*Textauszug*
== == ==
Ich würde natürlich einen Pachtvertrag über 10 Jahre abschließen. Wenn mein Rechtsverständnis mich nicht trügt würde der auch auf eventuelle Erben über gehen was mir auch im Erbfall die Nutzung versichern würde.


----------



## Andal (27. April 2015)

*AW: Verlandeten Teich Sarnieren*

Hast du schon mal ein paar Schippen voll von solchem nassen Teichschlamm bewegt? Davon von Hand über 100 m³ dürften dir etwas zu viel werden. Sicher kann man das maschinell machen (lassen), aber dadurch wird der Schmodder nicht weniger und für umsonst machts dir auch keiner.
== == ==
*Datenauszug*
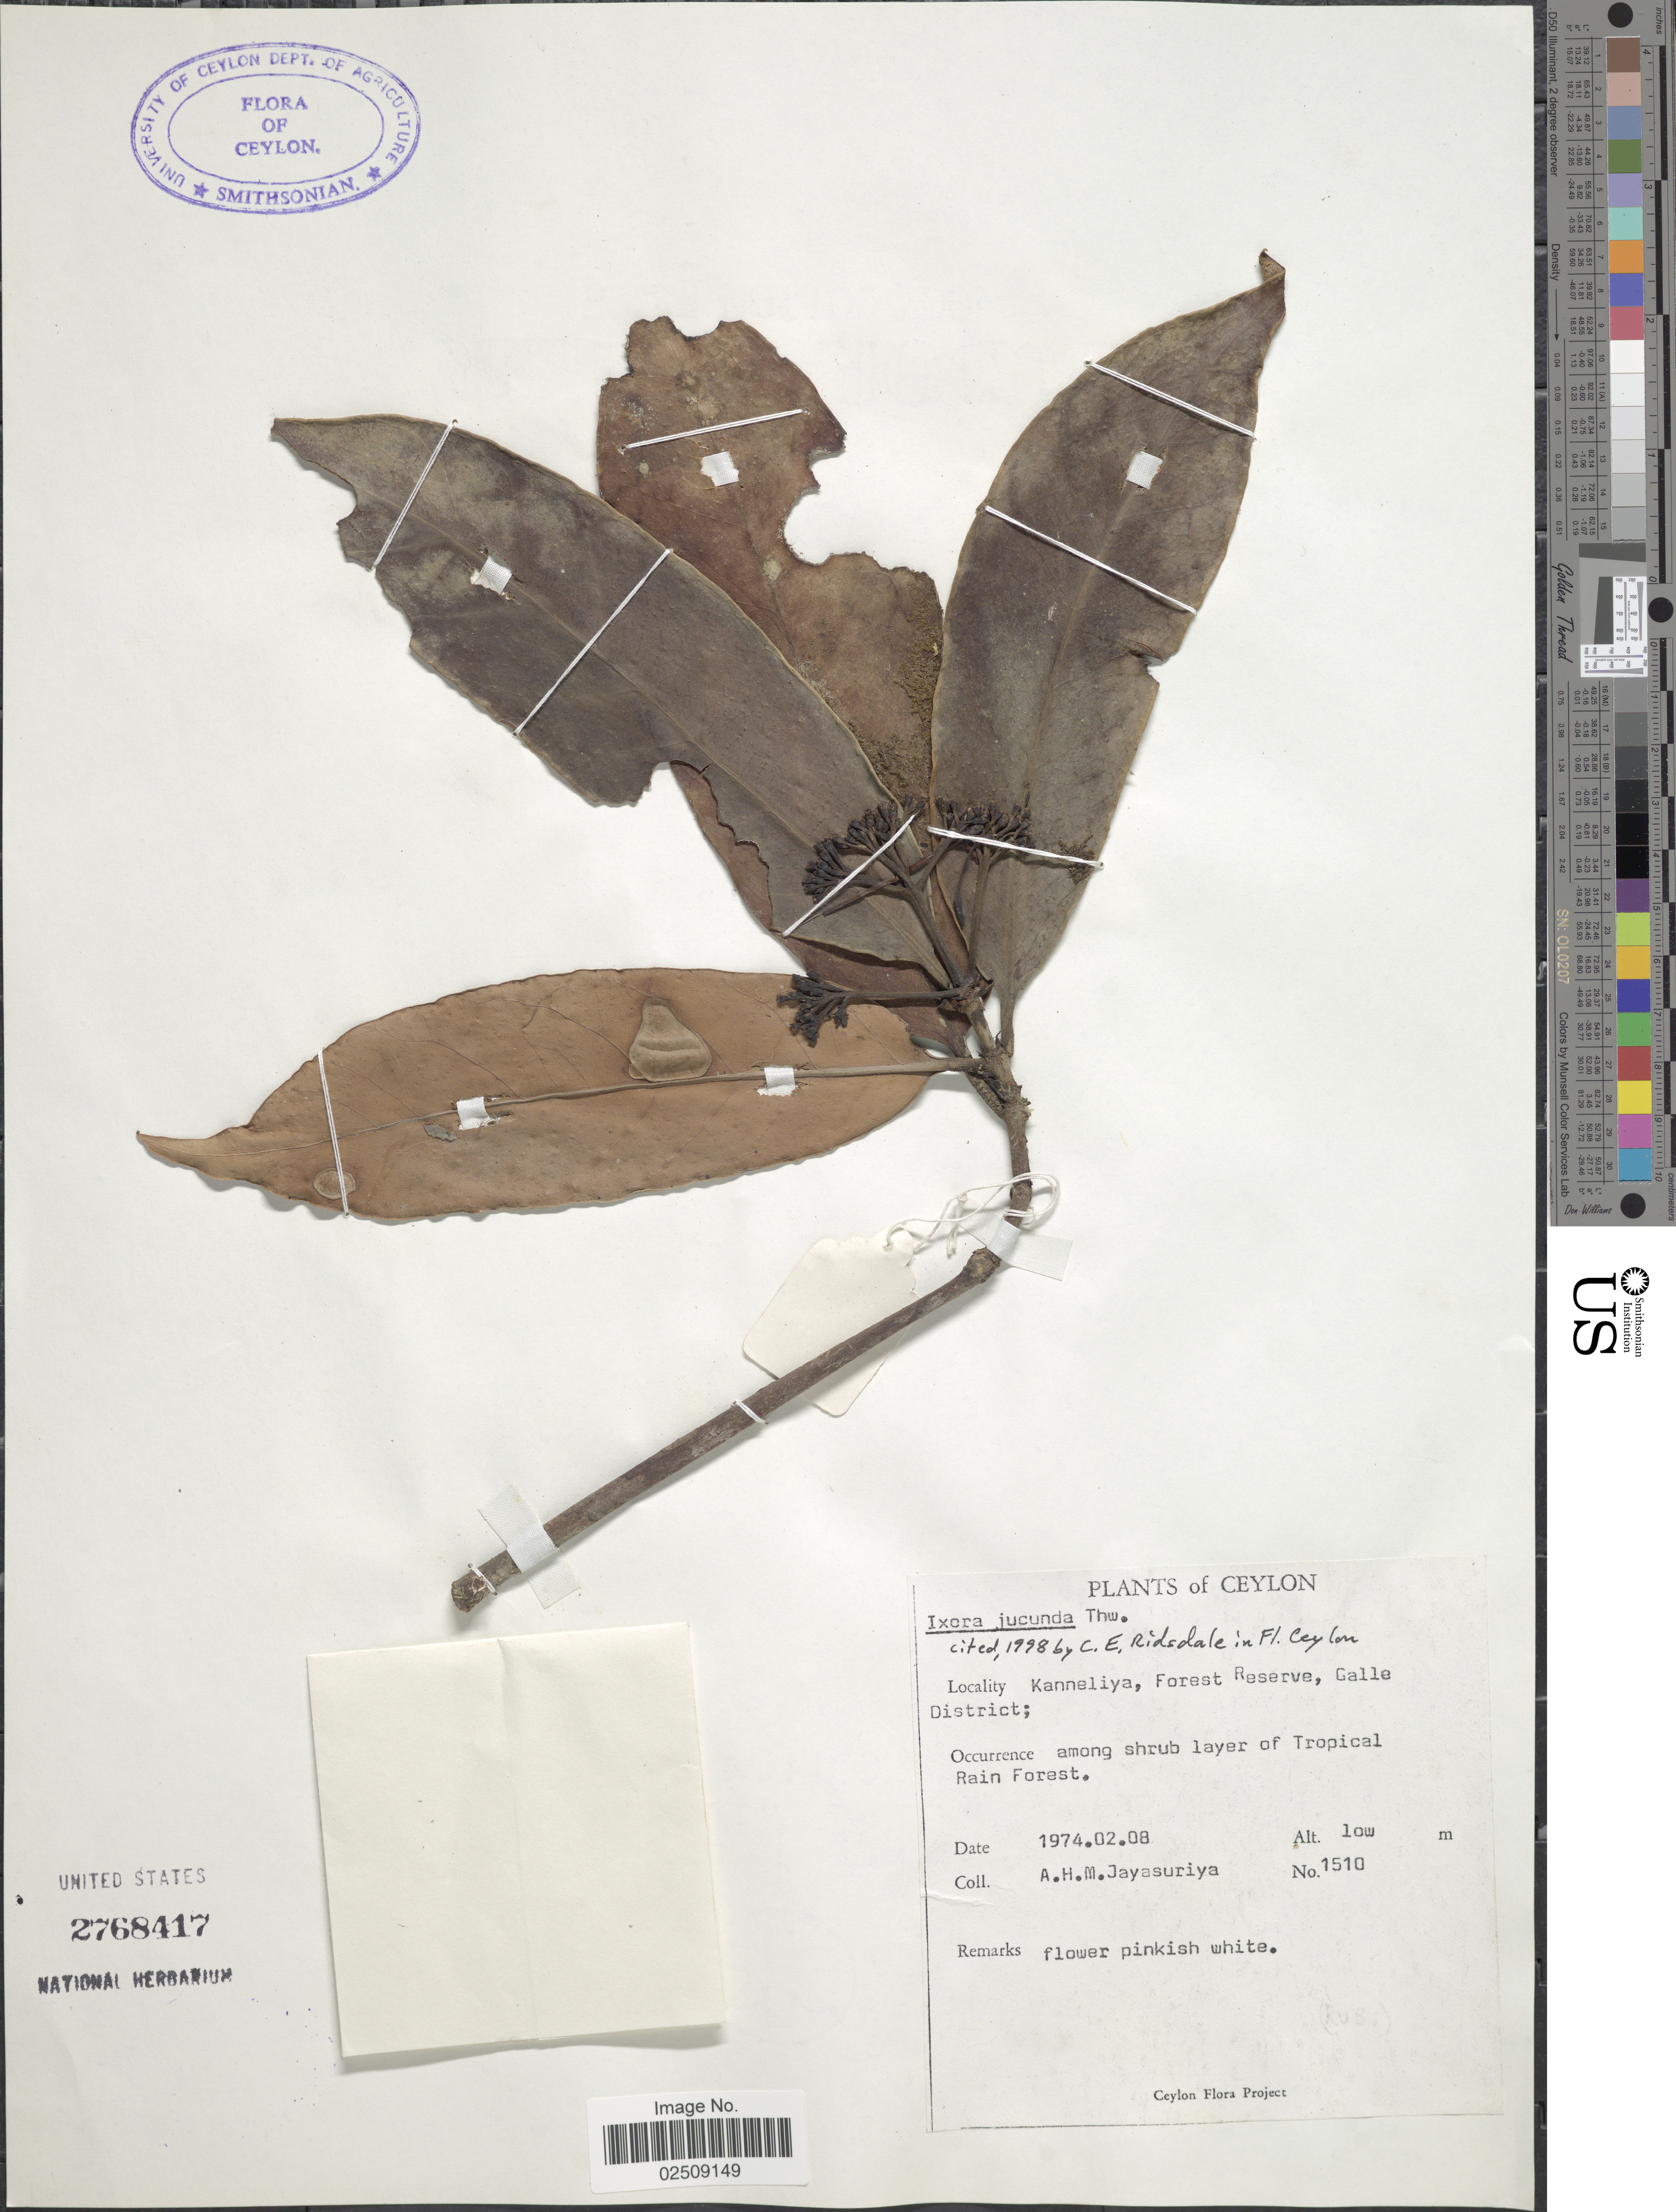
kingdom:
== == ==
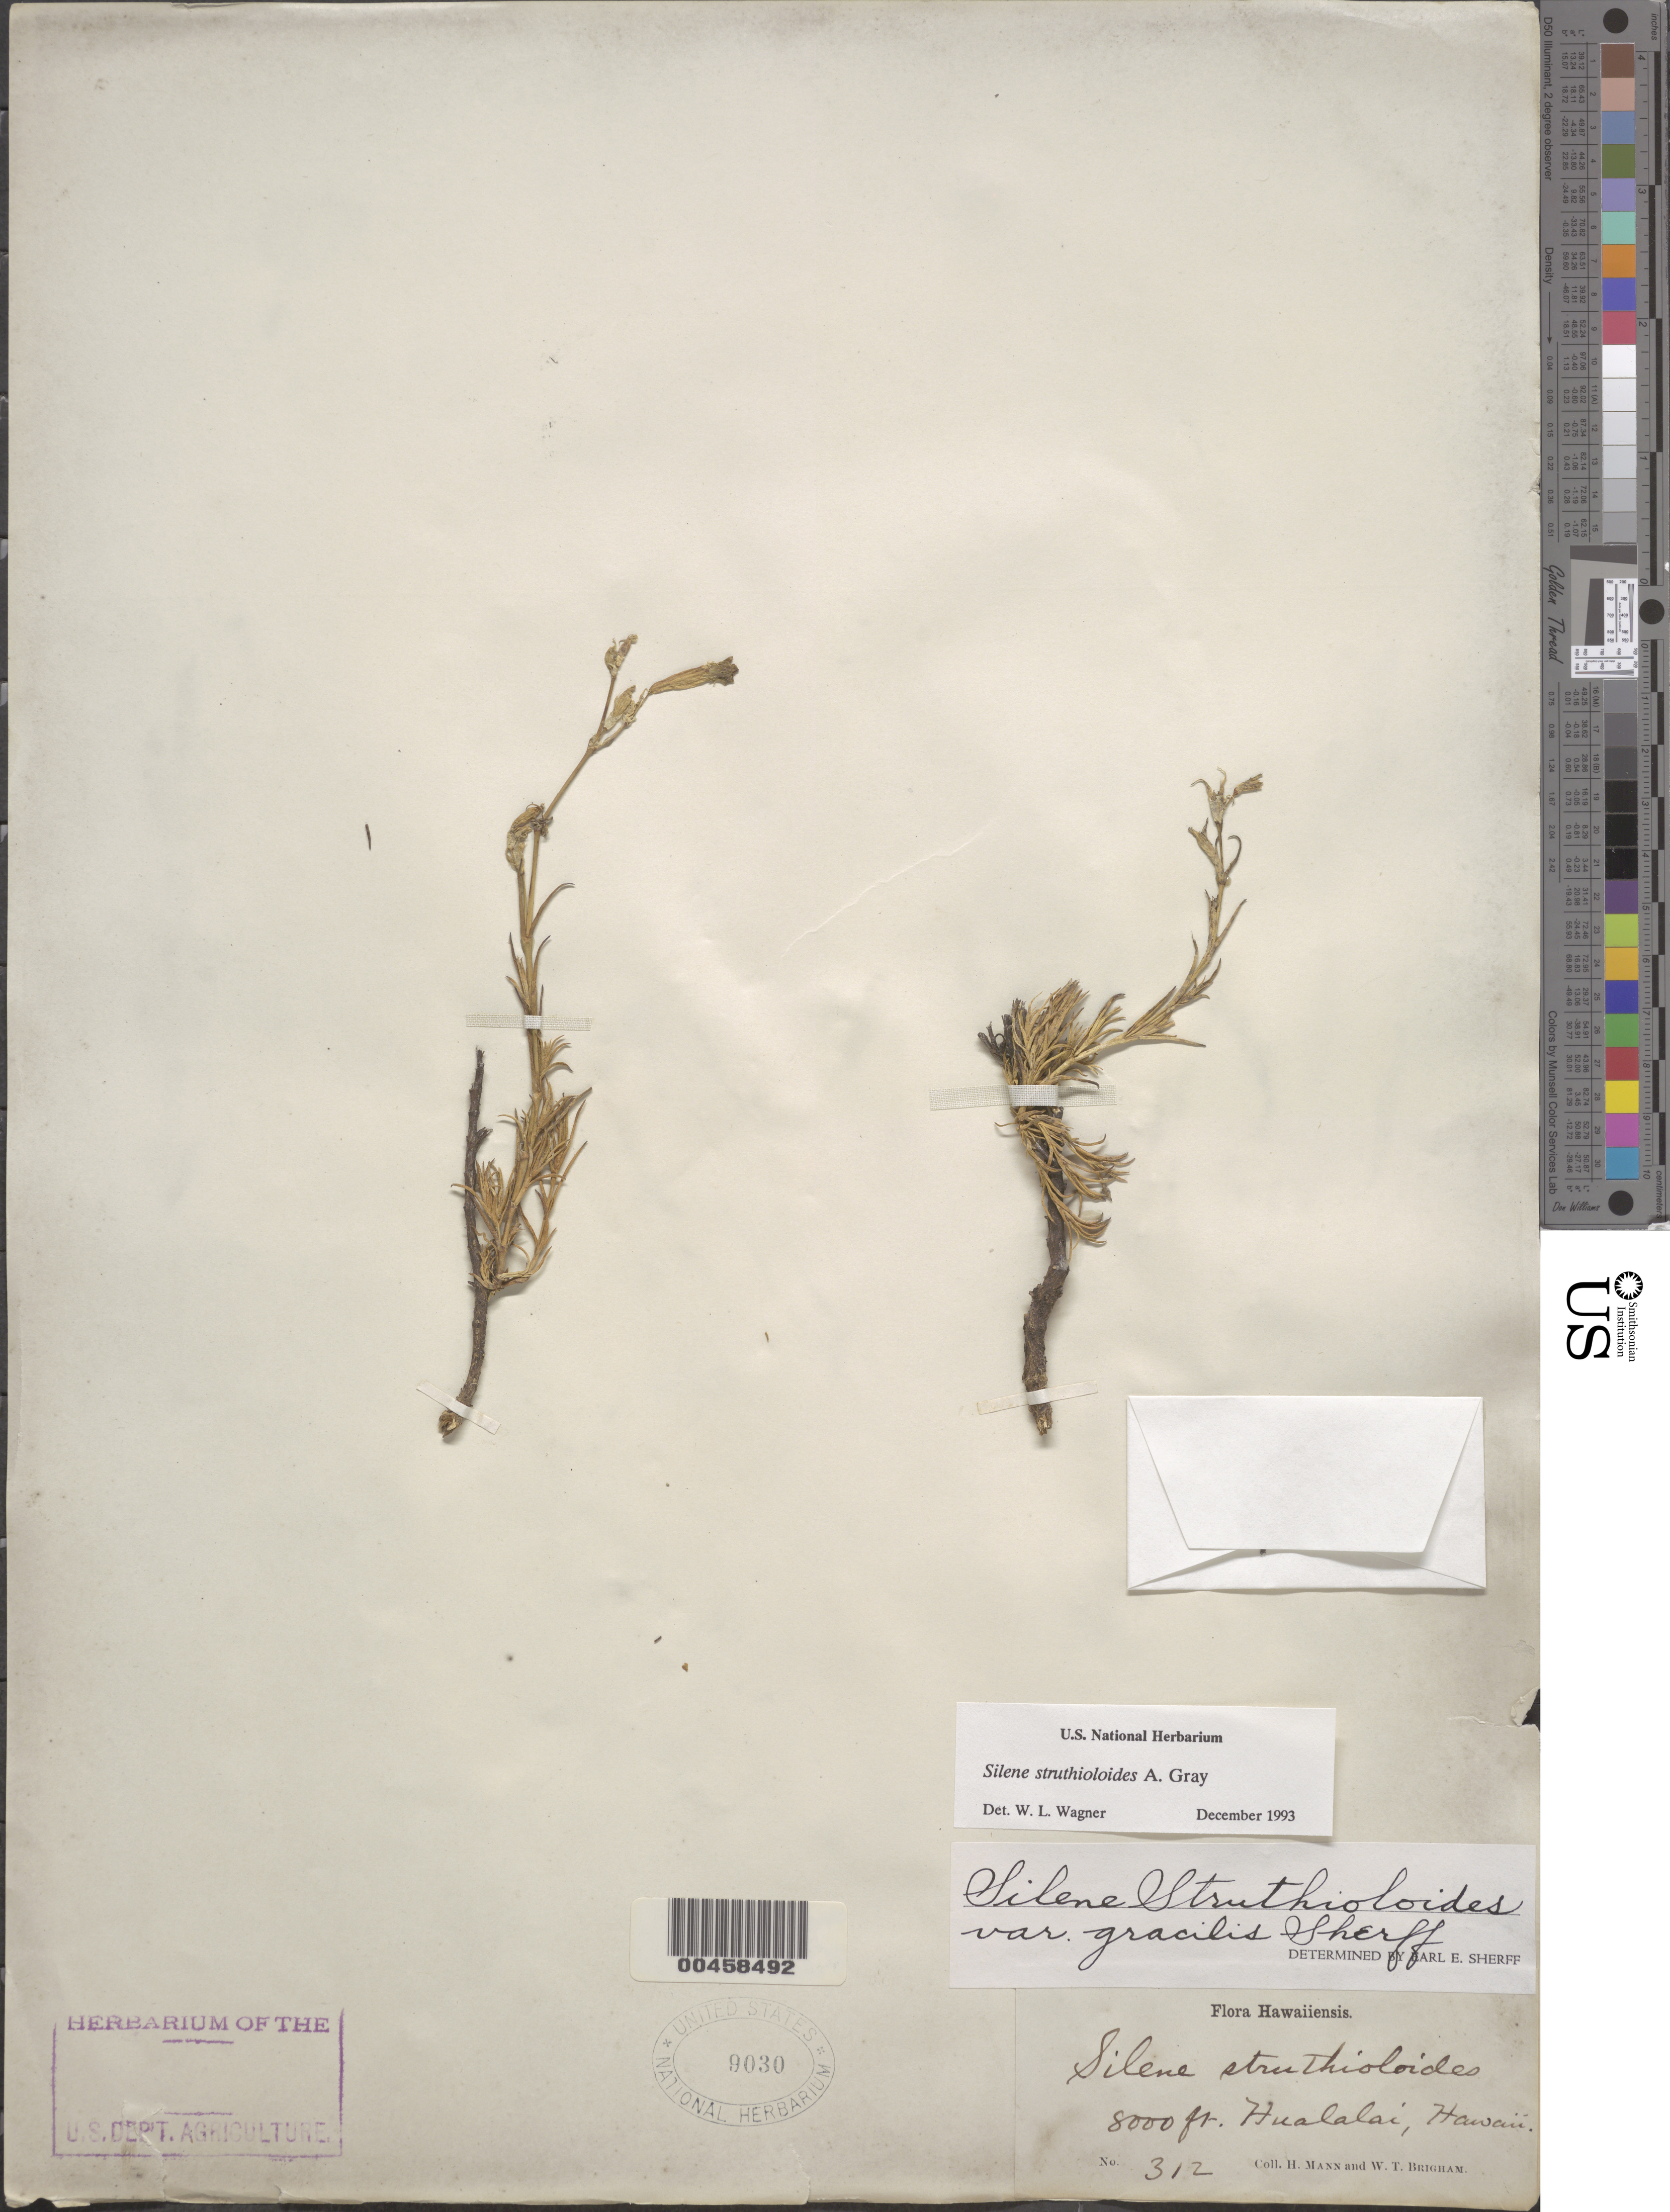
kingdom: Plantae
== == ==
*Aufgabe*
Gib den Textauszug zum verlandeten Teich vollständig und ohne jede Änderung aus.

*Lösung*
Ich würde natürlich einen Pachtvertrag über 10 Jahre abschließen. Wenn mein Rechtsverständnis mich nicht trügt würde der auch auf eventuelle Erben über gehen was mir auch im Erbfall die Nutzung versichern würde.


----------



## Andal (27. April 2015)

*AW: Verlandeten Teich Sarnieren*

Hast du schon mal ein paar Schippen voll von solchem nassen Teichschlamm bewegt? Davon von Hand über 100 m³ dürften dir etwas zu viel werden. Sicher kann man das maschinell machen (lassen), aber dadurch wird der Schmodder nicht weniger und für umsonst machts dir auch keiner.